Yes, a couple of times I have started a book, written a couple of chapters and realised that I am just not able to finish it. Both times I have come back at a later date, switched a few things around - like the whole plot, but keeping the characters - and started again. One of those times was with the original story of LYNNE & HOPE I had planned for Hope to be disabled, but I didn't plan for Lynne to be her sister, or even alive. She was going to be a ghost that haunted Hope's house and wanted her to solve her murder. The second time, I changed everything but the religious aspect and that has turned into one of the books I'm writing now.

Have you ever based a character on yourself?
I think in a way, a little part of me ends up in every character I write. Whether it's my use of sarcasm or the my view on certain things. I infuse myself into every character. However, I have not based any characters completely on myself. People don't want to read about one person over and over, they want new people and so I try to keep the characters unique and as unlike me as possible.

Do you have any pets?

I do, I have two cats. Miss Penne, who's a black, white and ginger cat and Miss Spaghetti (also called Hetti) who's a black and white cat. I named them both after types of pasta. It's a tradition that started with a kitten I was given when I was fifteen. My mum wanted me to call her something "different" and since my favourite dish at the time was Macaroni Cheese, she was called Macaroni, after her came Tagliatelle and now the two I have at the moment.

Why did you choose to write in the young adult genre?
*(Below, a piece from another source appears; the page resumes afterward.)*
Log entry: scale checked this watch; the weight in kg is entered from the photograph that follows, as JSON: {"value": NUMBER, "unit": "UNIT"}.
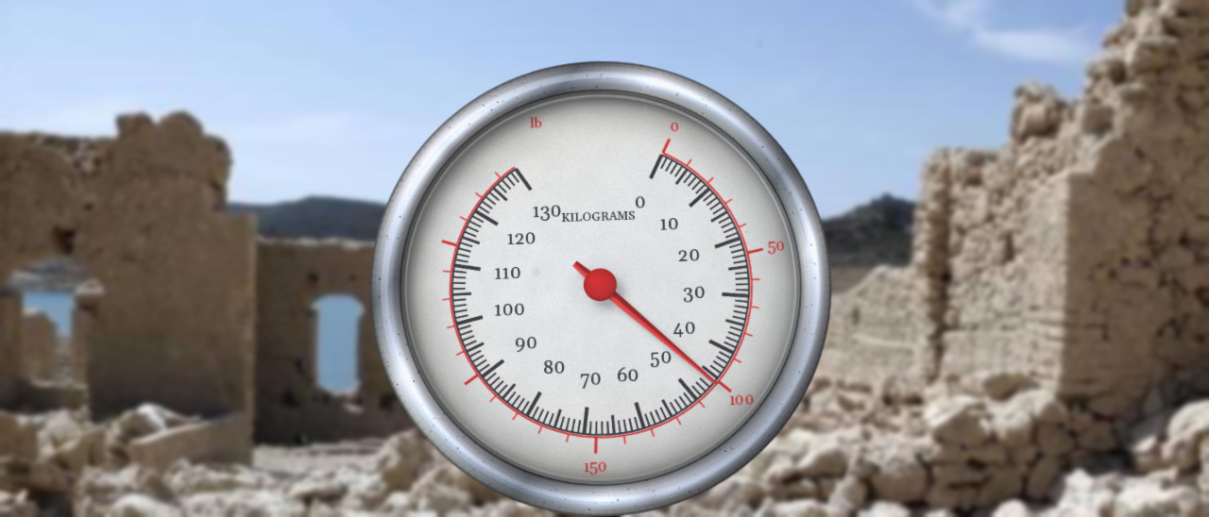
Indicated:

When I started writing my first book, I was part of the young adult genre. I was nineteen and I felt it was easier to write for people my own age. Since then I have found that I prefer to write for young adults because you can get away with things like psychic powers and seeing ghosts.

Do you ever intend to write books for adults?

I have no plans to at the moment, but that's not to say that I won't ever write for adults. I read mostly adult crime fiction as well as some "chick lit" and romance, but I can't imagine myself being able to write stories that would appeal to older people. Having said that, I do know that there are some older readers of my books, but I don't see myself writing about Tara when she reaches her twenties.

Where do you get the ideas for your titles? 

Usually the same place that I get the ideas for the stories. They just come to me. Sometimes they arrive before the book idea does, other times they don't become clear until I've already started the book. 

Do you ever intend to release your books as paperbacks? 

I do, I am waiting on the new front covers from my graphic artist so that they can be released with the updated covers. Once that is done, she'll make them into a book format and the books currently released will come out as paperbacks too.

Do you play any musical instruments? 

I do, I play both the Ukulele and the Oboe. I actually sing in a band called "The Rocking Dodars". I write the songs and my band mates do the music and then I add a vocal track. 

What do you do to relax and have fun?

I read, I watch TV, I play online and I play Ukulele. I don't have as much spare time as I used to with university and such, but I try to have a few hours in the evening to unwind and do something fun.

If you could spend a day with anyone living or dead, who would it be and why?
If it had to be someone I knew personally, I was spend it with a friend of mine who died in 2008. her name was Lynn Gilderdale, but I knew her as Jessie Oliver. I would talk to her, catch up and just spend time being with her. If it was someone I didn't know then it would probably be someone like Harlan Coben or Sue Grafton who are both writers that I admire greatly.

What are you studying at uni?

I am a few days from starting my fifth and final year for a BA/BSc (Hons) in Health and Social Care.